Secondo gli scienziati, con i ritmi attuali si potrà arrivare alla “completa guarigione” di quella che viene definita come una vera e propria ferita dell’atmosfera terrestre, solamente nel 2050. Dall’ultimo rapporto della WMO del 2018 si stima invece un ritorno alle condizioni normali (cioè ai livelli precedenti agli anni ’80) entro il 2060.
Ma ovviamente non è solo l’intervento umano che ha inciso su questo fenomeno: il buco dell’ozono si espande e si ritira anche per variazioni annuali, legate più che altro all’intensità dei venti polari, che dipendono dalla rotazione terrestre e dalla differenza di temperatura tra le latitudini polari e le medie latitudini. Inoltre temperature molto basse (parliamo di valori che si aggirano sui -78°C) favoriscono la formazione di nuvole stratosferiche che, per effetto delle radiazioni solari, innescano più facilmente le reazioni delle sostanze chimiche presenti nella stratosfera, come ad esempio cloro e bromo, notoriamente in grado di erodere lo strato di ozono.
Non solo inquinamento e surriscaldamento terrestre insomma, sarebbero la causa della notevole espansione del buco dell’ozono registrata quest’anno dal satellite Sentinel-5P, – dove “P” sta per “Precursor”, facente parte di un più ampio programma che l’ESA attua per il monitoraggio dell’atmosfera terrestre e dell’inquinamento dell’Unione Europea – Il programma evidenzia tra le altre cose che: “ogni anno nella sola Europa muoiono prematuramente circa 400.000 persone per patologie correlate all’inquinamento dell’aria“.

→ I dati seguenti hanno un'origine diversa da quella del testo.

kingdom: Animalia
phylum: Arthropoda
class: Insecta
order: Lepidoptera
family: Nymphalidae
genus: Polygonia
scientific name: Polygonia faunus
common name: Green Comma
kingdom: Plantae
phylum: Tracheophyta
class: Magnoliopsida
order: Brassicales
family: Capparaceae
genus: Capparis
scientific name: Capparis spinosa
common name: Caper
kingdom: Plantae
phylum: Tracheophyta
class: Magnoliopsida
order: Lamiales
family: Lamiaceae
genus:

Insomma, risulta chiaro che il delicato equilibrio che permette la vita così come la conosciamo sulla Terra è una questione che non può essere affrontata a compartimenti stagni, ma è necessario che tutti gli “addetti ai lavori”, uniscano conoscenze, competenze e soluzioni per affrontare propositivamente una questione che, sebbene, sopita, non ha mai smesso di influire sulla salute di tutto il pianeta.
Dopo una sorta di “pausa” in positivo e le clamorose rivelazioni durante il lockdown dei primi mesi del 2020 in cui sembrava che “magicamente” si fosse tornati indietro di decenni, l’espansione del buco dell’ozono nel 2020 assomiglia molto a quella del 2018, una situazione che fu definita all’epoca una delle più gravi.
Vincent-Henri Peuch, direttore del Copernicus Atmosphere Monitoring Service all’ECMWF spiega che: “Dopo l’anomalo buco dell’ozono del 2019, molto piccolo e meno duraturo a causa condizioni meteorologiche eccezionali, quest’anno stiamo registrando un buco dell’ozono decisamente più esteso, a conferma dell’importanza di continuare a far rispettare il Protocollo di Montrèal“.